READ MORE: Thomas Cashman's final desperate message to try and intimidate 'accomplice' Paul Russell

Patsy, whose mother and grandmother were both street traders in Liverpool, says she was not consulted on the move and will refuse to pay the costs because she would have to pass it on to her customers. She has been offered an alternative pitch three miles away at Riverside Drive where she says there is no passing trade whatsoever.

Patsy, who says she was invited to trade at the Pier Head 13 years ago by the council and has always been able to operate as normal during major events, has received huge support after her story went public over the weekend,

Much of this has been online, but customers have also come down to her Deli van at the Pier Head to show their own support. She said: "One customer came and threw £50 into the van. The girls ran after him to give it back but he wouldn't take it back.

"Another stopped and said he was ashamed to be a Scouser. These are the real people of Liverpool who don't like to see a wrong."

Liverpool's leaders have now been directly challenged about the situation. Opposition leader Richard Kemp has written to Mayor Joanne Anderson, chief executive Theresa Grant and the Labour group leader Liam Robinson.

He said: "The traders who make their living day in and day out at the Pier Head and on bad days make very little return are being chased from their spots when they could make some decent money in favour of outsiders who can pay good money.

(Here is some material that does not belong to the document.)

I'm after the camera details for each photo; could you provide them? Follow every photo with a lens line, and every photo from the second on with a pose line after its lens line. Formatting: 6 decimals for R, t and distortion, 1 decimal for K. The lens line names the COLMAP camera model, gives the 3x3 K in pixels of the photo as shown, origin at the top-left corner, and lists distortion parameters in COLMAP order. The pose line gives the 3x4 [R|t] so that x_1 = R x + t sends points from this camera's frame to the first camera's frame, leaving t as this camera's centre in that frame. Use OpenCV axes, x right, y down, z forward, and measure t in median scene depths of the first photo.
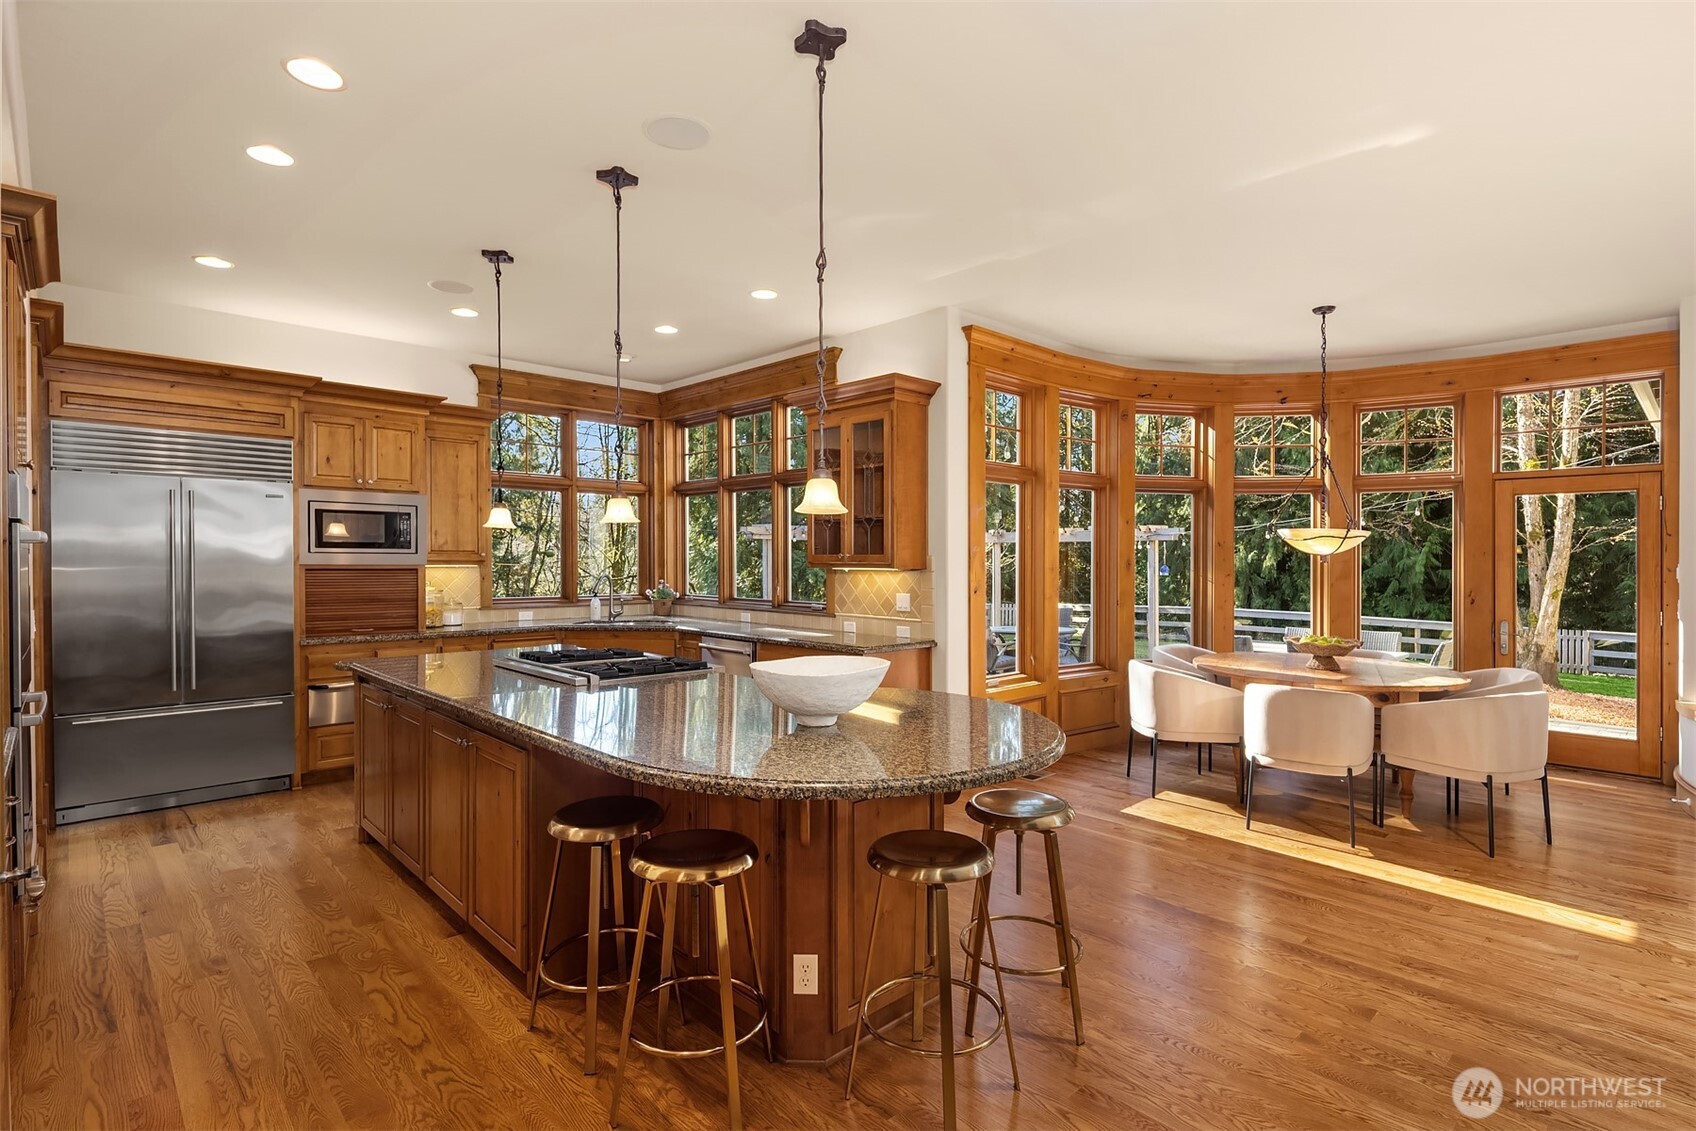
lens RADIAL K [[823.6, 0, 848.0], [0, 823.6, 565.5], [0, 0, 1]] dist [-0.000160, -0.000159]
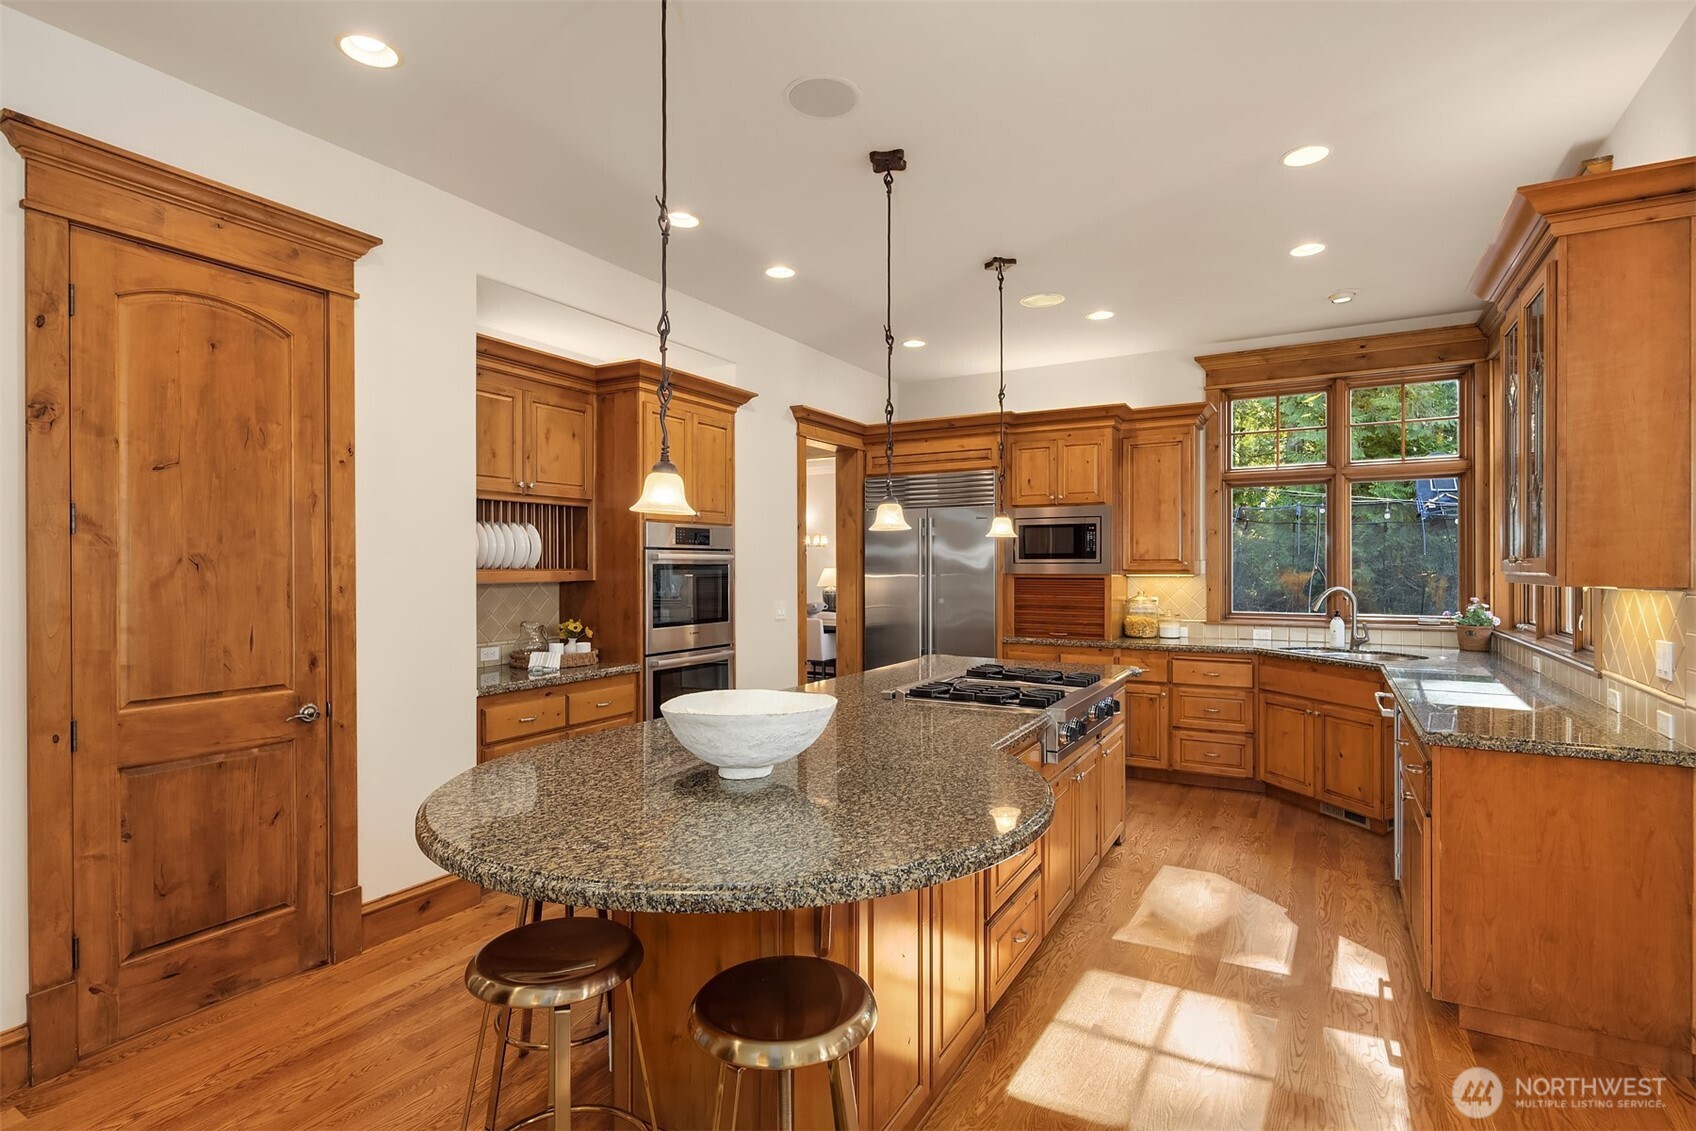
lens RADIAL K [[823.6, 0, 848.0], [0, 823.6, 565.5], [0, 0, 1]] dist [-0.000160, -0.000159]
pose [[0.282750, -0.009546, -0.959146, 0.357863], [-0.005222, 0.999920, -0.011491, 0.001926], [0.959180, 0.008257, 0.282677, 0.410435]]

"If this is true it must be reversed. There's no social value in exploitation. These people spend their profits in the local economy and employ local people. They must not be shafted in this way."

Over the weekend, the council's cabinet member for Culture Harry Doyle attempted to explain the decision. Responding to questions, he said: "When the council has paid £2m to bring 15k+ people a day to the secure village, and it has to make sure the village washes its face so we don’t have to dip into council funding, you would expect prices to increase.

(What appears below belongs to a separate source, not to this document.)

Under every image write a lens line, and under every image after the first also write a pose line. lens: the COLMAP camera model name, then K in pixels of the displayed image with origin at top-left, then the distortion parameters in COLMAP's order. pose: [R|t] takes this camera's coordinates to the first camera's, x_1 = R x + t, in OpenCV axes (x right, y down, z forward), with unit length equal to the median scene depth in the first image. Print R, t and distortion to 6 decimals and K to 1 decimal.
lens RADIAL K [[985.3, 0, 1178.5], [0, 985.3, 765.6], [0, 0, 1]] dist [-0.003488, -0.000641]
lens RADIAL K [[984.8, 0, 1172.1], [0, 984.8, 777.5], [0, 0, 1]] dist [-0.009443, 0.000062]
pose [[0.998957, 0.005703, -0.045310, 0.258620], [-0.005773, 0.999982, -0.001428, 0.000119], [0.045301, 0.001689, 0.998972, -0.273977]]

Patsy Murphy and her business partner Rebecca Molloy at The Deli, their food stall on the Pier Head (Liverpool Echo)

"An event levy, which will become more regular now we have best value practices in place at the council. You can’t have your cake (Best value) and eat it (let some people off). It’s a lose, lose situation politically, but you all slated us for not charging proper rents."

Speaking about the required costs, Patsy said: "Morally I would never do that. It would mean having to hike our prices up by three times and I can't do that to families in Liverpool who are already struggling. We are supposed to be there to provide affordable food. I would rather have no money than do that, I'm not ripping people off.

"If we did that and raised our prices, what would happen when all the temporary food stalls have left after Eurovision? We would be left with customers who were rightfully angry because we had overcharged them. They are also planning to charge us for other events like the Battle of Britain commemorations at the end of May.

"This means that May, usually one of our most profitable months will now mean hardly any income at all.

"We just feel as though we have been shown no respect at all by the council. We come from a proud family of street traders and we weren't even consulted about this. They want us to just go away for two weeks so they can make as much money as possible and then come back and pick up the crumbs. I don't know who is making these decisions, but if I was them I would be struggling to sleep at night. Shame on them."

In its initial response, a Liverpool City Council spokesperson said: “The Eurovision Village is expecting over 15,000 people every day and to maximise public safety for all, it has been necessary to temporarily suspend the permits for existing traders on the Pier Head.

“In recognition of this disruption we have invited the affected street traders to apply to be a part of the Village. The pitch fees are in line with an event of this scale. There are also additional requirements vendors need to meet, such as the sustainability policies of Eurovision and, for security reasons, to be cashless.

“By choosing not to trade within the Eurovision Village the traders have the option of being relocated to another site without any additional fee.”